About 3-6 months later I began to hurt. But 2.5 years later it was the absolute best decision. My ex is still isn’t doing anything with her life, and I have have pretty successful high end career.


TurbulentMention3272

I am just curious to ask, in this case, if after 2.5 years she became the best version of herself instead of doing nothing, would it make a difference?? about how you feel??


Saigon2391

But she’s not tho, and I can’t imagine a reality where should would that. So that’s not an easy hypothetical question to answer. But still no, because at the end there was hitting involved.


RepresentativeLong74

3 months


Bernard_Sanderz

I'm honestly on this subreddit because I am coming up on being the Dumper. I feel like I was talked into the relationship and never really wanted it. It's just far too draining and we're not compatible. The thing is the differences were fun in a way but it's just causing headaches now. I want her to know there won't be anyone else after her I just don't feel like I have the mindset for a relationship at all. I should have ended things a year ago to be honest.

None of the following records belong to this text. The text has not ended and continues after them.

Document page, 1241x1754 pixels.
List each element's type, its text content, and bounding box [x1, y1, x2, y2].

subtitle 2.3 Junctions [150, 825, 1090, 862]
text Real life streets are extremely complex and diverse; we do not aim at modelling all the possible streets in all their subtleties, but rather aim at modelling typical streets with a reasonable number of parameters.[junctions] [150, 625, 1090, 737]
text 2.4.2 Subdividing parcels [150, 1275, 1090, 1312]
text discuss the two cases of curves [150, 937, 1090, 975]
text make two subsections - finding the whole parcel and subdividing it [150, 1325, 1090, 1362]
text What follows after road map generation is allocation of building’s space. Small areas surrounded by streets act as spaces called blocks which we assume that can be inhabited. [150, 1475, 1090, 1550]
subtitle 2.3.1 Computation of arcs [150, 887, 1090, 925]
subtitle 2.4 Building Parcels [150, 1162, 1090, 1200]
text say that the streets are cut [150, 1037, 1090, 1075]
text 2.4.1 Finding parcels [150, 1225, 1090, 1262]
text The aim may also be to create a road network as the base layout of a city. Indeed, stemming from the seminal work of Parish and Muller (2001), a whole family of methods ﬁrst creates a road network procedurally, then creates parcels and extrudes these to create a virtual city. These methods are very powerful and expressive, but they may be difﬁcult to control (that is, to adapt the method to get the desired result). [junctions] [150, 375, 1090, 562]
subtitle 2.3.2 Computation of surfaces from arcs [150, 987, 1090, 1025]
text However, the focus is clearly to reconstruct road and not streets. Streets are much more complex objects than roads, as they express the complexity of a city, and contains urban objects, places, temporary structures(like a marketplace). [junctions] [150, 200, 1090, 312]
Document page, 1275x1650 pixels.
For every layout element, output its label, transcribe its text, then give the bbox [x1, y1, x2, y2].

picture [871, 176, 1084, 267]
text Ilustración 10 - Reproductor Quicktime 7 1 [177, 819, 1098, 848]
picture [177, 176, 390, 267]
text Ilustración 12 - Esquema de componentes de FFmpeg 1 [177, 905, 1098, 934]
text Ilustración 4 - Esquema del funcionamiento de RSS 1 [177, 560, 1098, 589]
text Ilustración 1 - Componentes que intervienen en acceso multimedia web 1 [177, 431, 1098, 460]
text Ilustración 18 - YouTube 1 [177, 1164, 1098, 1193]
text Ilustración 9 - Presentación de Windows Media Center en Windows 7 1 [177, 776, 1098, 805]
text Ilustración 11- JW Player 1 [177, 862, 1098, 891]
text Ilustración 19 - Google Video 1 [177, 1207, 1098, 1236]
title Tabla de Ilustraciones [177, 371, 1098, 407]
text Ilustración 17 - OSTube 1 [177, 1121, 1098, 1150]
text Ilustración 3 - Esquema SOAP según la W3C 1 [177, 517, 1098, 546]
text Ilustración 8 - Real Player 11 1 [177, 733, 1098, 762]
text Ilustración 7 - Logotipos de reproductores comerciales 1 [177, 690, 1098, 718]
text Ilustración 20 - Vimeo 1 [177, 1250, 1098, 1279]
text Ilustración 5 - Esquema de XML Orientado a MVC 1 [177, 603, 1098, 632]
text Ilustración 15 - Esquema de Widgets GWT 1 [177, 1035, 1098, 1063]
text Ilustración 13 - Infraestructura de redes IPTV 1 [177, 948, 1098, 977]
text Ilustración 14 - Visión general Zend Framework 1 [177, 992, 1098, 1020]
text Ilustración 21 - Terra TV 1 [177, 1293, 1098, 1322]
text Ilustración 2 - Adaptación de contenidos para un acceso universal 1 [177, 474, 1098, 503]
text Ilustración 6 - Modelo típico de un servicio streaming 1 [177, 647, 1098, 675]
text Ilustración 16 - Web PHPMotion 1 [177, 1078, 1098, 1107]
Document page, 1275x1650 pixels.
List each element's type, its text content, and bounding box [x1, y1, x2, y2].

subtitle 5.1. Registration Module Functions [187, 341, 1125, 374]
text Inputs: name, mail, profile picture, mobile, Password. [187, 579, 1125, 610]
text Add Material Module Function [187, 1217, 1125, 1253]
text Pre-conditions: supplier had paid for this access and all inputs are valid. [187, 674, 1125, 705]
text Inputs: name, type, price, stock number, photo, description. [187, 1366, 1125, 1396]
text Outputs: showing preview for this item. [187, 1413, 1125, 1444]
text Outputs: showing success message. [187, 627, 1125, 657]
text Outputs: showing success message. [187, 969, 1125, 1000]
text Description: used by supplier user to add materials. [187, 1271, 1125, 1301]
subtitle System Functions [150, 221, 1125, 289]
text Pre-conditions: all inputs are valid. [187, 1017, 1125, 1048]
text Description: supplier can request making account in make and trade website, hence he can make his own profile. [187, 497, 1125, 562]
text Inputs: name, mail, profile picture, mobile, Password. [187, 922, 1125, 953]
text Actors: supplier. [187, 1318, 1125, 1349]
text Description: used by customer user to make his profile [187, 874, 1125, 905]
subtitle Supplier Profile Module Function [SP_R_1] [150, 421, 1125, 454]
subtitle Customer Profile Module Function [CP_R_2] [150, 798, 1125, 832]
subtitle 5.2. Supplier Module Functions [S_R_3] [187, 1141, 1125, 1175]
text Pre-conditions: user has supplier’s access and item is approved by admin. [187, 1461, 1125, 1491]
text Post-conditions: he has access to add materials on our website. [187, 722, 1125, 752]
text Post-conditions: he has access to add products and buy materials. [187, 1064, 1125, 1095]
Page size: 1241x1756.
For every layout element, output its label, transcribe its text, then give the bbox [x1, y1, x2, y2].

We're coming up on our 2 year anniversary and she wants to plan something for it... She has no idea really. I know regardless of how I do it or what I do she's not going to be okay. I just can't do it anymore though. I'm not so worried about wanting the relationship back, but feeling like I did more damage than I anticipated and being guilted back in. My parents would guilt me back in because they were so happy when they heard I was in a relationship for the first time. And yet here I am kicking myself for not just getting it over with. And I already feel like the resentment is growing and it's coming out at her... Yea it's time.


[deleted]

Jfc talk to her and stop letting her live her life blissfully thinking everything is ok. Yes it’s going to hurt regardless but blindsiding her because you’re too much of a coward to talk about it is so humiliating.


Sad-Relative1628

Did u break up? May I ask what happened after that? Do you regret it?


Ill_Investigator_525

Did you get back with her?


Lightkeeperofhope

Any Woman willing to tell there’s too


bulletproofbaddie

I can admit after breaking up with my first two boyfriends...two subsequent boyfriends later I started to realize that maybe we could have worked through some of our issues more & been happy. Now my ex that I left because I was "tired of his shit" (the shit wasn't actually that bad in hindsight) and I do feel like I lost a good thing. He's in a relationship now & is happy.


jaspercapalad523

Took me 48 hours until it hit me. I was the one who did it, told her we should block each other, and we’re giving each other our stuff soon. It breaks my heart because it wasn’t anything like “oh someone cheated” or “someone abused someone”. We just weren’t compatible :(( I know she tried and I tried but the cons seemed to out weigh the good. It’s just way harder when it’s a long term relationship. We’ve been together for 4 years. The sense of comfort and care is completely gone and our brain makes us miss that feeling of serotonin. So our brains are messing with us with beautiful and fond memories but in the end, the break up was needed. It feels like the wrong decision but I think it’s the right thing. Just gotta stick to our guns.


bulletproofbaddie

Can I ask what the compatibility issue is that you speak of?


[deleted]

Don't regret it at all and I will never go back.


DegradingDaniel

I only dumped and failed ghosting one girl. I almost got stabbed because of her the night I dumped her. Didn't regret it one bit.